LB512 was introduced by Senator Jim Scheer (Dist. 19), who’s a new face in the chamber this session. He formerly served on the state Board of Education and was inspired to introduce LB512 as a result of his experience there.
LB512 would explicitly give the State Board of Education and the State Department of Education the power to adopt Common Core educational standards and the assessment measures developed in connection with those standards and impose them upon schools across the State of Nebraska.
I can see you now in my mind’s eye: [YAWN . . . uh . . . So what?] I understand. That was my first response as well. But, read on.
What is Common Core? Common Core State Standards (CCSS) is a set of benchmarks defining what students should learn at particular grade levels and, to some degree, determining how that information should be taught.

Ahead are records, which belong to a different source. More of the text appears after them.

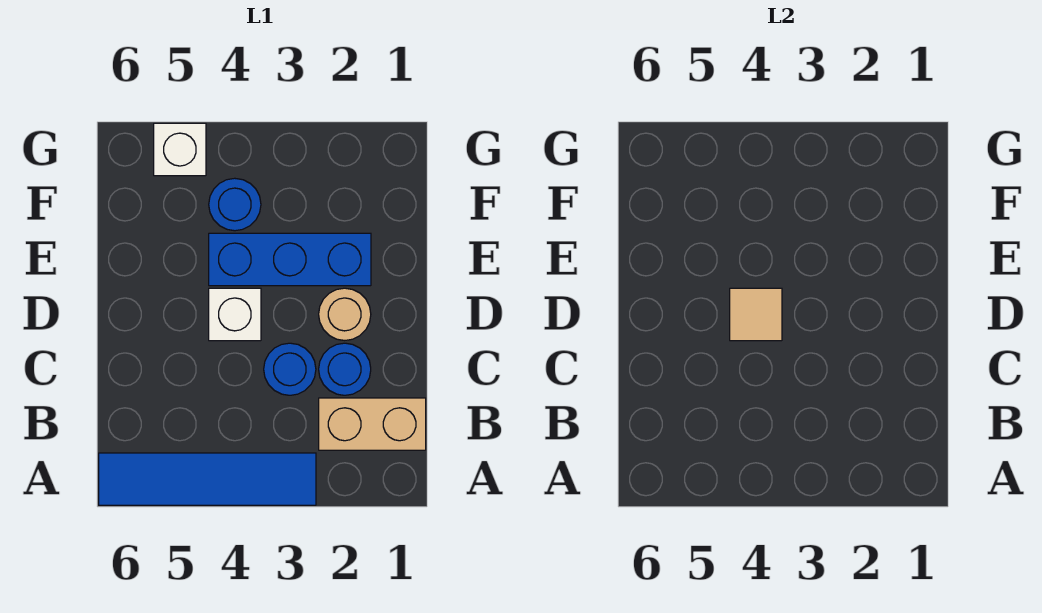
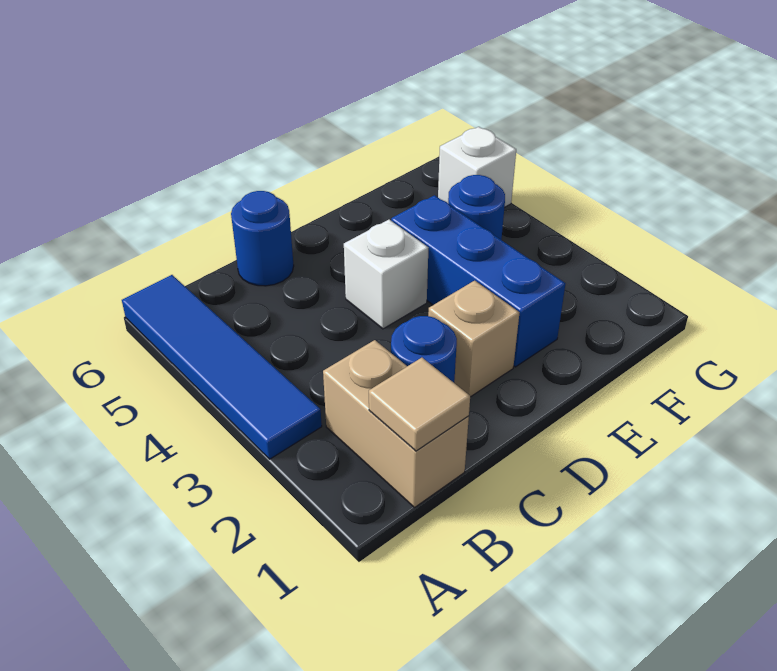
blue round brick C3 level 1 -> blue round brick C6 level 1
tan round brick D2 level 1 -> tan brick D2 level 1
tan tile D4 level 2 -> tan tile B1 level 2

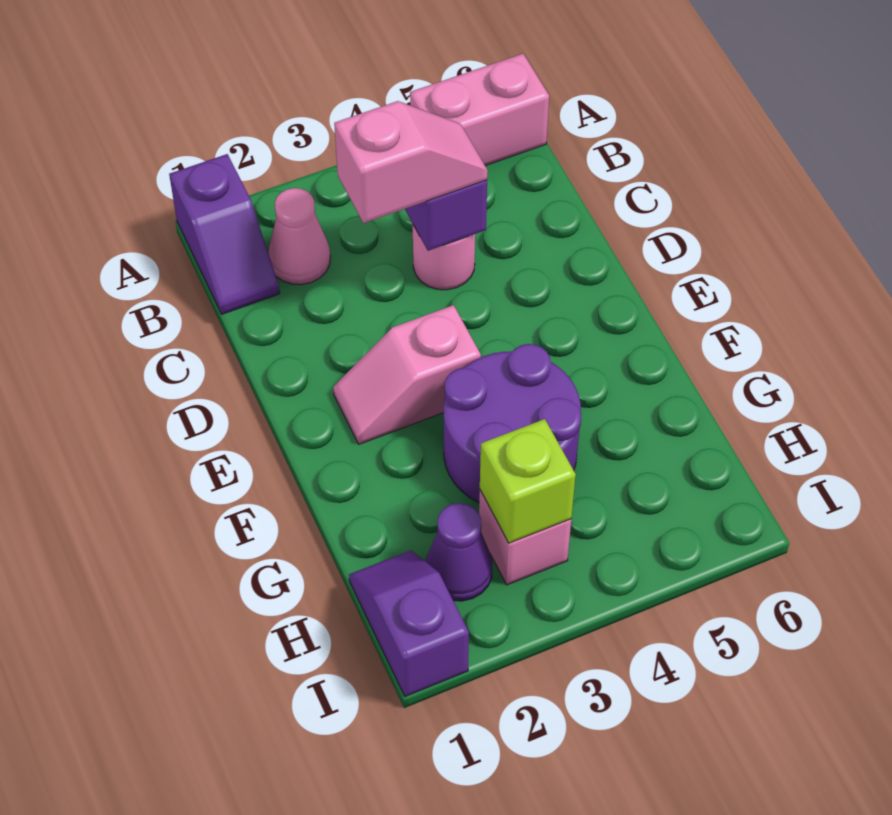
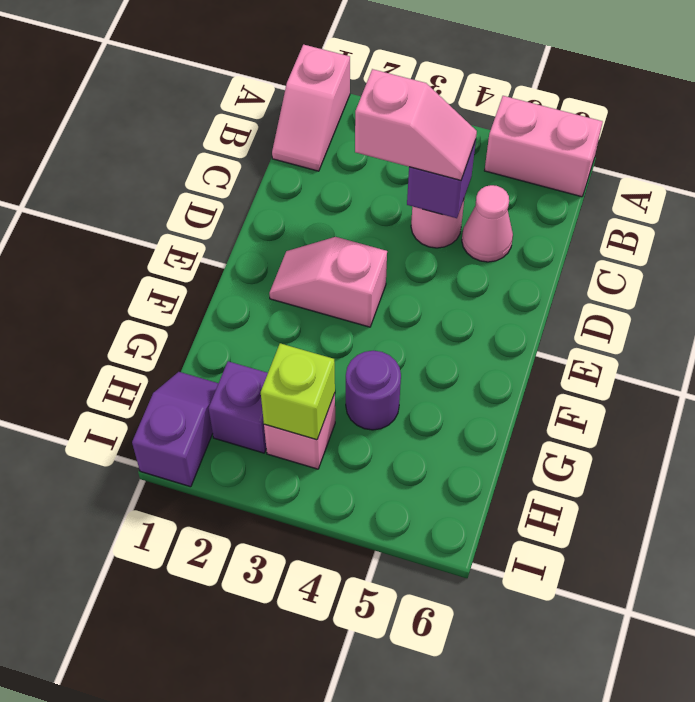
purple slope A1:B1 level 1 top A -> pink slope A1:B1 level 1 top A
pink cone B2 level 1 -> pink cone C5 level 1
purple round brick F3:G4 level 1 -> purple round brick G4 level 1
purple cone H2 level 1 -> purple brick H2 level 1

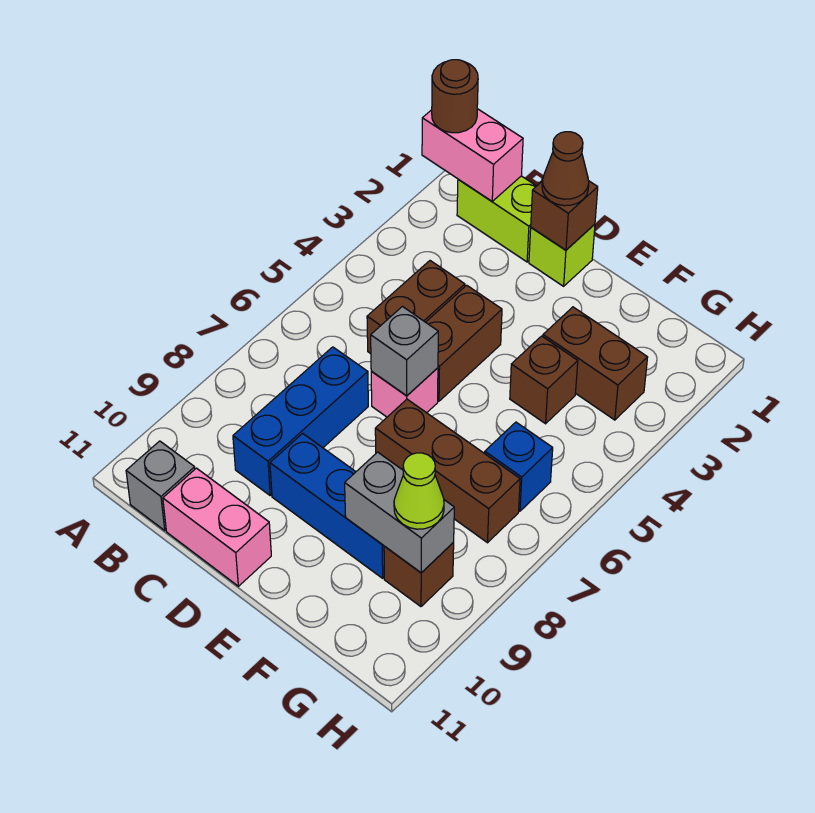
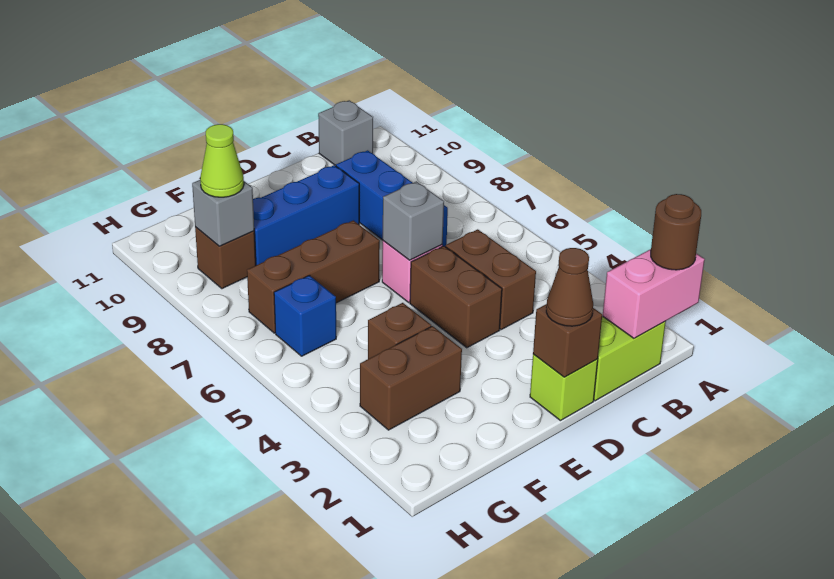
pink brick C11:D11 level 1 -> none
grey brick F9:G9 level 2 -> grey brick G9 level 2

Since 2009, these standards
- have been the project of some D.C. nonprofit corporate and federal government bureaucrats;
- are being financed by the Bill and Melinda Gates Foundation and a bunch of educational testing and publishing companies, among others; and
- states have been pressured by the U.S. Department of Education to adopt these standards, sight unseen in many cases, in order to receive big money grants in the context of the “Race to the Top” competition — financed by $4.35 billion in stimulus funds awarded to the U.S. Department of Education to spend as it sees fit — AND in order to receive waivers from the same federal education authorities of No Child Left Behind requirements that these states’ schools cannot meet.
Here’s the first video in a short series that answers many of the questions you may have about Common Core that I can’t address in a single article. Besides, it’s very likely I could not do so good a job as you’ll see if you watch the entire video series (archived), something that would take all of half an hour or so. If you can’t spare 30 minutes, at least watch this first one for a good start at understanding this very important issue. [Subsequent videos in the series will play automatically once the first is finished, or you can go to the link provided for the entire series, above, and watch them there.]
Nebraska’s Board of Education and the State Department of Education have not taken the bait . . . at least, NOT YET and NOT WHOLLY. BUT, they ARE nibbling at it. The State Board of Education recently hired a pricey consultant to compare our current state standards with Common Core formerly http://www.khastv.com/news/local/Local-educators-compare-Common-Core-to-current-local-standards–198392291.html and report back about how Nebraska measures up. A review of current standards and statements about them by the Archived link: Nebraska Department of Education indicates the Department is incorporating Common Core, aligning our current standards with Common Core, just without wholesale adoption. The Department says that’s because it wants to retain control and flexibility, which wholesale adoption would not allow. But, given the outcry that’s growing against Common Core in other states, it’s very likely Nebraska state officials have adopted a more, shall we say, stealthy approach to avoid similar resistance here.
We’ve already moved from local control of our schools to centralized state control. What LB512 does is relinquish the Unicameral’s control over this issue, ceding it to state education authorities. True, the individual members of the State Board of Education are elected by public vote, as are the members of the Unicameral. However, there are only eight members of the State Board who represent citizens within eight districts comprising the entire state. There are 49 senators — somewhat fewer constituents per senator in the Unicameral, theoretically making each individual citizen’s voice more influential there than with the State Board members.
In addition, I fear that State Board members, elected though they are by the people, are more responsive to the “educrats” at the State Department of Education, most of whose salary is paid for by federal funds, than to the people who vote the Board members into office. Unfortunately, however, the same may be said about the members of our Unicameral. Since the days of Woodrow Wilson, the idea of government by “expert” bureaucrats has taken hold in America, and it’s not a trend that’s consistent with local control, small government, or the constitution.
I don’t know about you, but I smell a rat. If something is so bad its proponents have to bribe you to get you to accept it, look out. And the fact that state education authorities in 45 of the 50 states have taken the money and run — WITHOUT EVEN SEEING THE STANDARDS IN MANY CASES — does not bode well for our chances that Nebraska will remain an, albeit partial, holdout. Just look how eager our elected officials are to jump on the Medicaid expansion bandwagon on the promise of boatloads of “free” federal tax dollars. Like the old joke goes, we’ve already established what they are. Now, they’re just haggling over the price.